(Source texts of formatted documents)
++++++++++++++++++++
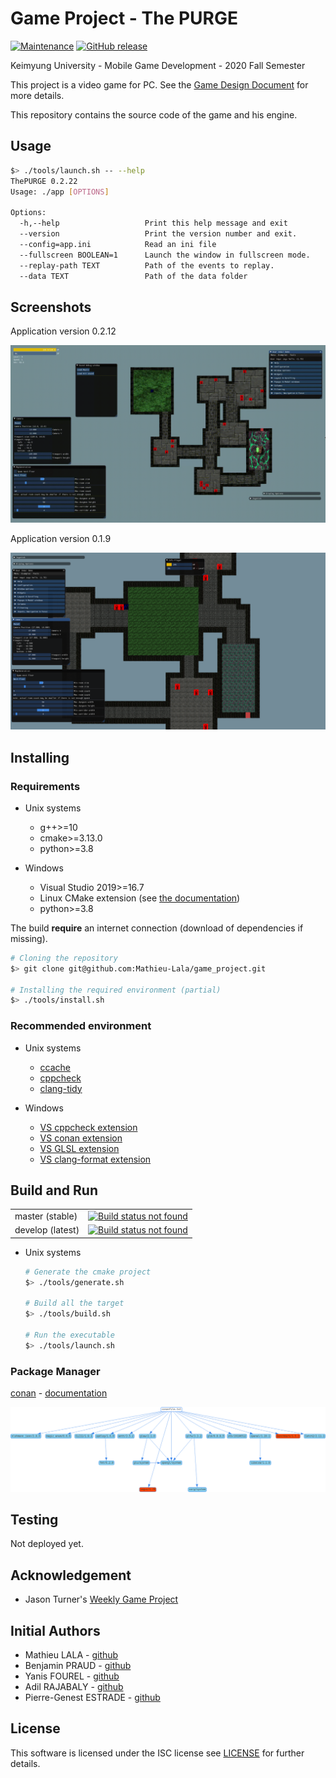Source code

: # Game Project - The PURGE

[![Maintenance](https://img.shields.io/badge/Maintained%3F-yes-green.svg)](https://github.com/Mathieu-Lala/game_project/graphs/commit-activity)
[![GitHub release](https://img.shields.io/github/v/release/Mathieu-Lala/game_project)](https://github.com/Mathieu-Lala/game_project/releases/)

Keimyung University - Mobile Game Development - 2020 Fall Semester

This project is a video game for PC. See the [Game Design Document](doc/GDD_ten_page.pdf) for more details.

This repository contains the source code of the game and his engine.

## Usage

```sh
$> ./tools/launch.sh -- --help
ThePURGE 0.2.22
Usage: ./app [OPTIONS]

Options:
  -h,--help                   Print this help message and exit
  --version                   Print the version number and exit.
  --config=app.ini            Read an ini file
  --fullscreen BOOLEAN=1      Launch the window in fullscreen mode.
  --replay-path TEXT          Path of the events to replay.
  --data TEXT                 Path of the data folder
```

## Screenshots

Application version 0.2.12

![v0.2.12](./doc/screenshots/app_v0.2.12.gif)

Application version 0.1.9

![v0.1.9](./doc/screenshots/app_v0.1.9.png)

## Installing

### Requirements

* Unix systems

    * g++>=10
    * cmake>=3.13.0
    * python>=3.8

* Windows

    * Visual Studio 2019>=16.7
    * Linux CMake extension (see [the documentation](https://docs.microsoft.com/en-us/cpp/linux/cmake-linux-configure?view=vs-2019))
    * python>=3.8

The build **require** an internet connection (download of dependencies if missing).

```sh
# Cloning the repository
$> git clone git@github.com:Mathieu-Lala/game_project.git

# Installing the required environment (partial)
$> ./tools/install.sh
```

### Recommended environment

* Unix systems

    * [ccache](https://ccache.dev/)
    * [cppcheck](http://cppcheck.sourceforge.net/)
    * [clang-tidy](https://clang.llvm.org/extra/clang-tidy/)

* Windows

    * [VS cppcheck extension](https://marketplace.visualstudio.com/items?itemName=Alexium.Cppcheckadd-in)
    * [VS conan extension](https://marketplace.visualstudio.com/items?itemName=conan-io.conan-vs-extension)
    * [VS GLSL extension](https://marketplace.visualstudio.com/items?itemName=DanielScherzer.GLSL)
    * [VS clang-format extension](https://marketplace.visualstudio.com/items?itemName=xaver.clang-format)

## Build and Run

<table>
  <tr>
    <td>master (stable)</td>
    <td>
      <a href="https://github.com/Mathieu-Lala/game_project/actions?query=branch%3Amaster">
        <img src="https://github.com/Mathieu-Lala/game_project/workflows/C++%20CMake%20Build/badge.svg?branch=master"
          alt="Build status not found"
        >
      </a>
    </td>
  </tr>
  <tr>
    <td>develop (latest)</td>
    <td>
      <a href="https://github.com/Mathieu-Lala/game_project/actions?query=branch%3Adevelop">
        <img src="https://github.com/Mathieu-Lala/game_project/workflows/C++%20CMake%20Build/badge.svg?branch=develop"
          alt="Build status not found"
        >
      </a>
    </td>
  </tr>
</table>

* Unix systems

    ```sh
    # Generate the cmake project
    $> ./tools/generate.sh

    # Build all the target
    $> ./tools/build.sh

    # Run the executable
    $> ./tools/launch.sh
    ```

### Package Manager

[conan](https://conan.io/) - [documentation](https://docs.conan.io/en/latest/)

![Dependencies](doc/conan_dependencies.png)

## Testing

Not deployed yet.

## Acknowledgement

* Jason Turner's [Weekly Game Project](https://github.com/lefticus/cpp_weekly_game_project)

## Initial Authors

* Mathieu LALA - [github](https://github.com/Mathieu-Lala)
* Benjamin PRAUD - [github](https://github.com/BenjaminPraud)
* Yanis FOUREL - [github](https://github.com/Yanis-F)
* Adil RAJABALY - [github](https://github.com/ADeal24)
* Pierre-Genest ESTRADE - [github](https://github.com/Pierre-Genest)

## License

This software is licensed under the ISC license see [LICENSE](/LICENSE) for further details.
++++++++++++++++++++
▸ Exercise:
Leave out the pictures, then return every line of the data exactly.

▸ Solution to this problem:
Source code

: # Game Project - The PURGE

[![Maintenance](https://img.shields.io/badge/Maintained%3F-yes-green.svg)](https://github.com/Mathieu-Lala/game_project/graphs/commit-activity)
[![GitHub release](https://img.shields.io/github/v/release/Mathieu-Lala/game_project)](https://github.com/Mathieu-Lala/game_project/releases/)

Keimyung University - Mobile Game Development - 2020 Fall Semester

This project is a video game for PC. See the [Game Design Document](doc/GDD_ten_page.pdf) for more details.

This repository contains the source code of the game and his engine.

## Usage

```sh
$> ./tools/launch.sh -- --help
ThePURGE 0.2.22
Usage: ./app [OPTIONS]

Options:
  -h,--help                   Print this help message and exit
  --version                   Print the version number and exit.
  --config=app.ini            Read an ini file
  --fullscreen BOOLEAN=1      Launch the window in fullscreen mode.
  --replay-path TEXT          Path of the events to replay.
  --data TEXT                 Path of the data folder
```

## Screenshots

Application version 0.2.12

![v0.2.12](./doc/screenshots/app_v0.2.12.gif)

Application version 0.1.9

![v0.1.9](./doc/screenshots/app_v0.1.9.png)

## Installing

### Requirements

* Unix systems

    * g++>=10
    * cmake>=3.13.0
    * python>=3.8

* Windows

    * Visual Studio 2019>=16.7
    * Linux CMake extension (see [the documentation](https://docs.microsoft.com/en-us/cpp/linux/cmake-linux-configure?view=vs-2019))
    * python>=3.8

The build **require** an internet connection (download of dependencies if missing).

```sh
# Cloning the repository
$> git clone git@github.com:Mathieu-Lala/game_project.git

# Installing the required environment (partial)
$> ./tools/install.sh
```

### Recommended environment

* Unix systems

    * [ccache](https://ccache.dev/)
    * [cppcheck](http://cppcheck.sourceforge.net/)
    * [clang-tidy](https://clang.llvm.org/extra/clang-tidy/)

* Windows

    * [VS cppcheck extension](https://marketplace.visualstudio.com/items?itemName=Alexium.Cppcheckadd-in)
    * [VS conan extension](https://marketplace.visualstudio.com/items?itemName=conan-io.conan-vs-extension)
    * [VS GLSL extension](https://marketplace.visualstudio.com/items?itemName=DanielScherzer.GLSL)
    * [VS clang-format extension](https://marketplace.visualstudio.com/items?itemName=xaver.clang-format)

## Build and Run

<table>
  <tr>
    <td>master (stable)</td>
    <td>
      <a href="https://github.com/Mathieu-Lala/game_project/actions?query=branch%3Amaster">
        <img src="https://github.com/Mathieu-Lala/game_project/workflows/C++%20CMake%20Build/badge.svg?branch=master"
          alt="Build status not found"
        >
      </a>
    </td>
  </tr>
  <tr>
    <td>develop (latest)</td>
    <td>
      <a href="https://github.com/Mathieu-Lala/game_project/actions?query=branch%3Adevelop">
        <img src="https://github.com/Mathieu-Lala/game_project/workflows/C++%20CMake%20Build/badge.svg?branch=develop"
          alt="Build status not found"
        >
      </a>
    </td>
  </tr>
</table>

* Unix systems

    ```sh
    # Generate the cmake project
    $> ./tools/generate.sh

    # Build all the target
    $> ./tools/build.sh

    # Run the executable
    $> ./tools/launch.sh
    ```

### Package Manager

[conan](https://conan.io/) - [documentation](https://docs.conan.io/en/latest/)

![Dependencies](doc/conan_dependencies.png)

## Testing

Not deployed yet.

## Acknowledgement

* Jason Turner's [Weekly Game Project](https://github.com/lefticus/cpp_weekly_game_project)

## Initial Authors

* Mathieu LALA - [github](https://github.com/Mathieu-Lala)
* Benjamin PRAUD - [github](https://github.com/BenjaminPraud)
* Yanis FOUREL - [github](https://github.com/Yanis-F)
* Adil RAJABALY - [github](https://github.com/ADeal24)
* Pierre-Genest ESTRADE - [github](https://github.com/Pierre-Genest)

## License

This software is licensed under the ISC license see [LICENSE](/LICENSE) for further details.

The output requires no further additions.